In the first place, why on earth would natural property rights require a god? In the second place, how could a god go about bestowing a right on someone if she didn't already have it? "God said you shouldn't steal Bronzeage's car." does not logically imply you shouldn't steal his car. And in the third place, if a god did somehow manage to bestow a right, what the bejesus would be natural about it? If the theists are correct about gods then they're supernatural, not natural. But of course we're atheists -- we know perfectly well theists are wrong about gods and man created gods in his image. Any rights they bestow are artificial.
 
I don't know where DrZoidberg got his history, but property rights are as old as humanity...
Older. Much much older. Chimpanzees have property rights.

I'm pretty sure John Locke wasn't a chimpanzee.
I'm pretty sure John Locke wasn't the first property owner. Why do you keep pushing this narrative where the British invented property rights? Property is one of the items on Dr. Brown's famous list of "human universals" -- features found in every society anthropologists have checked for them in.

You're making the classic mistake of thinking that our ancestors thought just like we did.
What evidence do you have that I think they did?

They didn't.
Obviously.

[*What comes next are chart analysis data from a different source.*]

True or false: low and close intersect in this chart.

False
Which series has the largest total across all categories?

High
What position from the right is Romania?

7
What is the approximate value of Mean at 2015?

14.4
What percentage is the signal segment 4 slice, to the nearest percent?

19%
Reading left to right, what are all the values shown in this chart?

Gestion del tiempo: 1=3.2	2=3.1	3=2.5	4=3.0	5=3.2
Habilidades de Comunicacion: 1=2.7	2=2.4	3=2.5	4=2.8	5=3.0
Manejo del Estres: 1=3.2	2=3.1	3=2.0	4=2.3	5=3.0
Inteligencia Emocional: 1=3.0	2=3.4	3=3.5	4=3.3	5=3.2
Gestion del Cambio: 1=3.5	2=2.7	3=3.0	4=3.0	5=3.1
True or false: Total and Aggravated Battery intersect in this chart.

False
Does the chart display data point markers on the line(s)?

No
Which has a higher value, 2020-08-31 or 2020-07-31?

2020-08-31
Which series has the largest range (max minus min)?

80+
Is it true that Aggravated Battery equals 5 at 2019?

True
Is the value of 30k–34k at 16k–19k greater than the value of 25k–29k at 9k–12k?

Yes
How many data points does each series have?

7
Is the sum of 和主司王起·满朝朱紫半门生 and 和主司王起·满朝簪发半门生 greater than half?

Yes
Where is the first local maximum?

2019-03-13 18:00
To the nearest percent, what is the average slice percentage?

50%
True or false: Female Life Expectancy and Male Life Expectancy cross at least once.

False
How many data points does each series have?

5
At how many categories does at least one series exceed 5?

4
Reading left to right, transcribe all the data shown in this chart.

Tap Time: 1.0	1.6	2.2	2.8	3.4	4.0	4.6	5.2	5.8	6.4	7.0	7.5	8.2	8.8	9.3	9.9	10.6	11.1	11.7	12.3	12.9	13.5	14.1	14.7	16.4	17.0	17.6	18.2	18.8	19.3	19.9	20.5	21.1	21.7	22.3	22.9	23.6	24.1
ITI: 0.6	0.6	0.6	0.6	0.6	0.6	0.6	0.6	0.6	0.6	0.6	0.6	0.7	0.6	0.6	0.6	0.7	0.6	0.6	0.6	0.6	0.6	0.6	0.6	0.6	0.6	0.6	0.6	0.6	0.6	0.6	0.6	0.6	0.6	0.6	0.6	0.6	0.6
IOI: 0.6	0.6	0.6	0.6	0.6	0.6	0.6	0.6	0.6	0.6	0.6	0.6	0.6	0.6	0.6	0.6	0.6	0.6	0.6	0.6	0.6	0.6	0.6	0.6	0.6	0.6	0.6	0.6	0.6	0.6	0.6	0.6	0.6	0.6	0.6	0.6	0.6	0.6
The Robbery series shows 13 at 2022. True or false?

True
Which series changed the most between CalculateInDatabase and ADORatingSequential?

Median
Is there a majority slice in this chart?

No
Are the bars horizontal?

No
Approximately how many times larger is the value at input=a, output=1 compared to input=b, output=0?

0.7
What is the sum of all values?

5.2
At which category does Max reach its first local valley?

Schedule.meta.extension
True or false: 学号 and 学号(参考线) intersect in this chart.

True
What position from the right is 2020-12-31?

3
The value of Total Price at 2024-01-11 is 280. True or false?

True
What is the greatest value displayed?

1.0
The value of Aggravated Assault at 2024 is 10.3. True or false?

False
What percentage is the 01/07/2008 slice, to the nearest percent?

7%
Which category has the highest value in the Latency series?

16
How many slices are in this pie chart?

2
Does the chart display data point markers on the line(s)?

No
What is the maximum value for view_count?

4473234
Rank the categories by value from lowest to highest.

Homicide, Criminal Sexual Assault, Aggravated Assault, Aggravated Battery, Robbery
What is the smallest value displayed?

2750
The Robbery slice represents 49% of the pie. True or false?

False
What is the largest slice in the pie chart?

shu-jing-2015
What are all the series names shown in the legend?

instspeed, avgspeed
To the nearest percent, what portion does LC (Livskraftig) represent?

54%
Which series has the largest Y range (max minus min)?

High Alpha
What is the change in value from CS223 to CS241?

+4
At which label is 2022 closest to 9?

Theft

Not even my parents think like me.
 
The meaningful question is what kind of society do we want to live in, and how do we get there. If we can't agree on our destination, can we agree on anything?
 
I don't know where DrZoidberg got his history, but property rights are as old as humanity...
Older. Much much older. Chimpanzees have property rights.

I'm pretty sure John Locke wasn't a chimpanzee.

You're making the classic mistake of thinking that our ancestors thought just like we did. They didn't.
What is your evidence for the second statement? How can you know it is true or even false?
I think that a person living in a different space (another location on Earth) thinks the same way in general (individual differences in some aspects) as other people. Similarly I think that people living in another time (our ancestors) think like us. It's not a matter of thinking differently, but having different data to process. Ask someone what colour is a swan - the Australian will say black, the Brit white. The ancestor had to process how to deal with not being eaten by a leopard, but the thinking process is the same as a modern person (ignoring any differences caused by language and experiences - the modern person is unlikely to have had this experience, but may have had a similar experience).
Note that if you are thinking of an ancient as say a citizen of ancient Rome, that there is also huge differences between a person living in say Spain and one living in say Eritrea. An interesting thing is that about fifty years ago I read Livy's 'Hannibal' and I said to my dad how similar the bureaucracy of ancient Rome that he talks about and the modern bureaucracy I knew of at that time were to each other.